Mingiu é mais duro e mais rigoroso. A narrativa minuciosa em sua observação, cirúrgica em seu olhar, assim como seca e grave – certamente em dívida com Robert Bresson e com os irmãos Dardenne, com Mouchette e Rosetta, mas com uma outra dinâmica e encadeamento, certamente menos taquicárdica que o batimento dramático dos Dardenne, também menos transcendental no sofrimento que em Bresson e Rossellini, para os quais a dor carrega algo de sagrado e de vocação. Se trabalha na conciliação de uma dramaturgia do limítrofe com uma observação de cada gesto, elevando o aparente banal a uma condição exasperante, vê-se uma busca pelo controle do trem no trilho – de uma certa forma exercendo vigilância sobre cada passo de Otilia, como se reproduzisse com mais amplitude e detalhe o olhar do Estado-patrulha. A diferença é que essa patrulha, em vez de ser de Estado, é um estado do olhar de Mungiu.

O título se refere ao tempo de gravidez de Gabita (Laura Vasiliu), a amiga de Otilia. Elas dividem um quarto. São jovens, universitárias. Pouco sabemos delas além de alguns indícios de uma situação financeira sem folgas. Como a gestacão em andamento é indesejável, Otilia, jamais abandonada pela câmera, estende a mão à amiga. Providencia o hotel onde o aborto será realizado, leva lá o aborteiro, consegue parte do dinheiro, paga outra parte com o corpo e, durante o aniversário da mãe de seu namorado, quando a câmera não sai de seu rosto enquanto os convidados da “sogra” falam a mesa, ela só pensa na amiga no hotel.

Mungiu filma quase o tempo todo com a câmera na mão, mantendo, nesse sentido, vínculo com a estética do tripé quebrado, seja quando a câmera não caminha, seja quando sai atrás de Otilia – menos para tematizar o próprio plano-sequência como conceito estético ou como fetiche técnico, mais para tentar apagá-lo em seu observacional, de modo a manter o efeito de um olho que não desgruda de seu interesse.
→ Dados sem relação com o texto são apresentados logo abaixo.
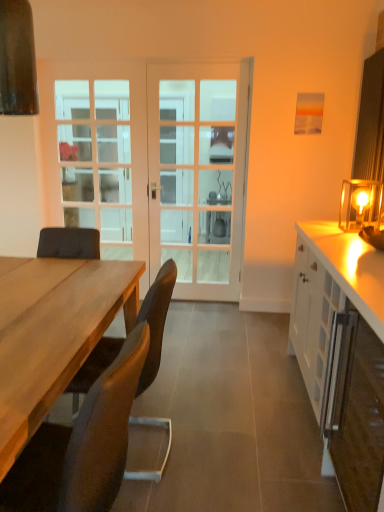
Question: Is brown leather chair at lower left, acting as the 2th chair starting from the back, taller than matte glass table lamp at right?

Choices:
 (A) yes
 (B) no

Answer: (A)

Question: From a real-world perspective, is brown leather chair at lower left, acting as the 2th chair starting from the back, on matte glass table lamp at right?

Choices:
 (A) yes
 (B) no

Answer: (B)

Question: From a real-world perspective, is brown leather chair at lower left, acting as the 2th chair starting from the back, below matte glass table lamp at right?

Choices:
 (A) yes
 (B) no

Answer: (A)

Question: Is brown leather chair at lower left, acting as the 2th chair starting from the back, facing towards matte glass table lamp at right?

Choices:
 (A) no
 (B) yes

Answer: (A)

Question: Are brown leather chair at lower left, acting as the 2th chair starting from the back, and matte glass table lamp at right located far from each other?

Choices:
 (A) yes
 (B) no

Answer: (A)

Question: Does brown leather chair at lower left, placed as the 1th chair when sorted from front to back, lie behind matte glass table lamp at right?

Choices:
 (A) yes
 (B) no

Answer: (B)

Question: Is brown leather chair at lower left, which is the second chair in front-to-back order, positioned in front of clear glass door at center?

Choices:
 (A) yes
 (B) no

Answer: (A)

Question: Is brown leather chair at lower left, the first chair positioned from the back, behind clear glass door at center?

Choices:
 (A) no
 (B) yes

Answer: (A)

Question: Considering the relative sizes of brown leather chair at lower left, which is the second chair in front-to-back order, and clear glass door at center in the image provided, is brown leather chair at lower left, which is the second chair in front-to-back order, thinner than clear glass door at center?

Choices:
 (A) no
 (B) yes

Answer: (A)

Question: From a real-world perspective, is brown leather chair at lower left, the first chair positioned from the back, beneath clear glass door at center?

Choices:
 (A) yes
 (B) no

Answer: (A)

Question: Is brown leather chair at lower left, which is the second chair in front-to-back order, with clear glass door at center?

Choices:
 (A) no
 (B) yes

Answer: (A)

Question: Is brown leather chair at lower left, which is the second chair in front-to-back order, not within clear glass door at center?

Choices:
 (A) yes
 (B) no

Answer: (A)

Question: Is white glass screen door at center taller than brown leather chair at lower left, which is the second chair in front-to-back order?

Choices:
 (A) no
 (B) yes

Answer: (B)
Por essa razão, quando deixa ela se afastar um pouco, trazendo mais do espaço para o quadro, na verdade somente para esse espaço potencializar a composição do plano, essa câmera destoa. Passa a buscar efeitos plásticos.

Também por essa mesma razão, pela quebra de um fluxo que parece seguir naturalmente, destoam os efeitos dramáticos, empregados para se salientar algo. Pode-se perceber esse deslocamento quando o aborteiro troca parte do pagamento por sexo ou quando ao final Gabita olha o cardápio do restaurante do hotel após ser servida com um prato cheio de carne. O sexo como pagamento nos mostra o pior de um homem que, até então, vinha agindo distante do estereótipo, mostrado para isso em momento de preocupação com sua suposta mãe. Mais que isso, porém, o sexo parece estar lá, acima de tudo, para ferir a dignidade das moças. Já o olhar perdido para o cardápio, diante da carne, é opção óbvia e banal demais. Para a ocasião, pelo menos.

Mais pertinente é a crueldade de Mungiu na maneira de mostrar determinadas situações. A explicação do processo do aborto e de seus efeitos/riscos, ministrada antes da retirada do feto, remete ao ritual mórbido-estatal de Não Matarás, de Kieslowski, que por sua vez poderia remeter à primeira entrada no quarto de hotel de Nana em Viver a Vida, de Godard, quando a câmera e os olhos dela enquadram uma toalha para fins pós-sexo antes de sermos bombardeados por dados e pela cultura da prosituição. Mungiu não quer poupar o espectador, não deseja aliviar nossa percepção porque, se a câmera está com Otilia, o aparato nos coloca como testemunhas do vivido e do visto por ela – inclusive o feto.